If switches cannot automatically change to the cloud-based management mode and dynamically obtain the cloud management platform's address information using the preceding two methods, manually configure the cloud management platform's address information on switches through the web system. Medium priority
After switches work in cloud-based management mode,
- The switches support only some commands supported in traditional management mode. These commands are mainly used for fault location, including commands used to configure the mirroring function and packet header obtaining function. For details about these commands, see "Commands Supported in Cloud-based Management Mode" in the Licensing Requirements and Limitations for Cloud-based Management - Feature Limitations.

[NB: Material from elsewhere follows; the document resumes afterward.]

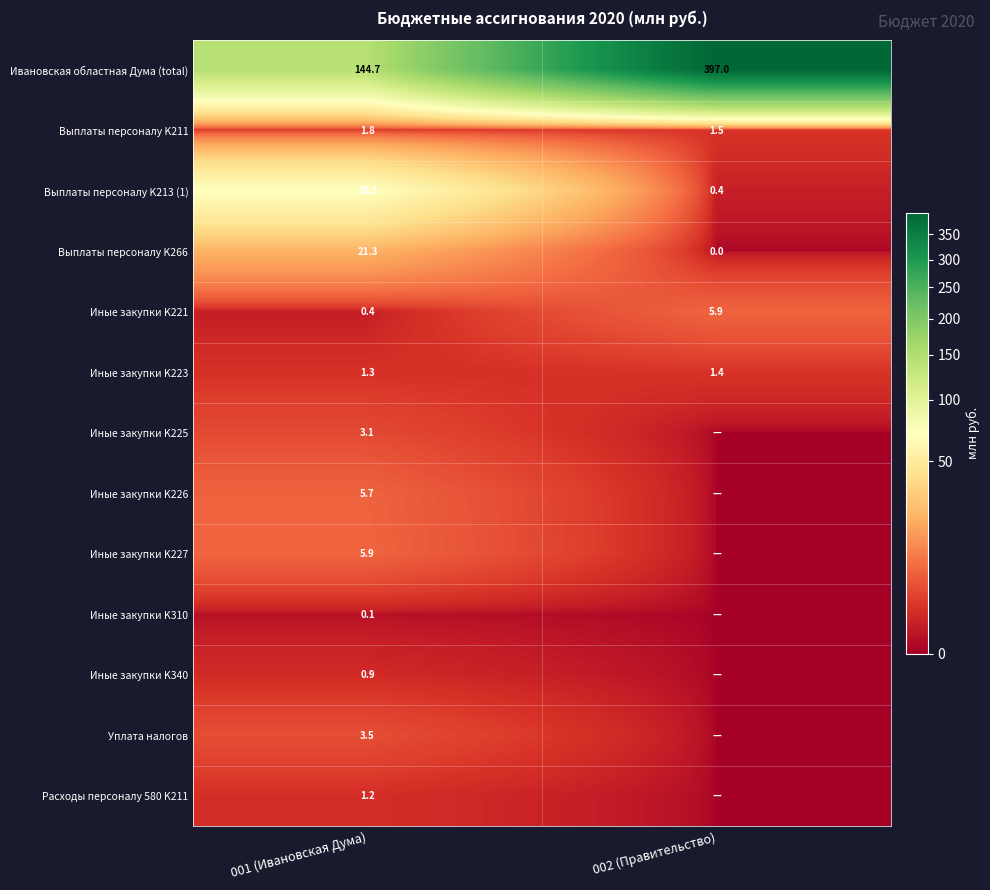

What is the highest value of the Выплаты персоналу K213 (1) series?

70.3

- The management interface of a switch will generate an IP address 192.168.1.253/24 so that you can log in to the switch through the web system, Telnet, or FTP. To log in to a switch through the web system, hold down the MODE button for 6s or longer. For details, see First Login to a Switch in the S2720, S5700, and S6720 V200R013C00 Configuration Guide - Basic Configuration.
- Switches register with the cloud management platform for
authentication and establish NETCONF transmission channels.
NETCONF transmission channels are established over the Secure Shell (SSH) protocol to ensure data transmission security. Therefore, the registration authentication process of switches is SSH-based certificate authentication. Before the authentication, the cloud management platform needs to import the ESN, device type, and CA certificate of each switch. Each switch has a local certificate and CA certificate configured before delivery.
To perform operations on the local certificate of a switch, for example, update the local certificate, you need to run commands or log in to the web system. For details about command settings, see PKI Configuration in the S2720, S5700, and S6720 V200R013C00 Configuration Guide - Security Configuration. For details about web settings, see Certificate Mgmt (Cloud Management Mode) in the S2720, S5700, and S6720 V200R013C00 Web System Guide.
- The cloud management platform manages switches.
For details about how the cloud management platform manages switches, see the documentation of the Huawei Cloud Managed Solution.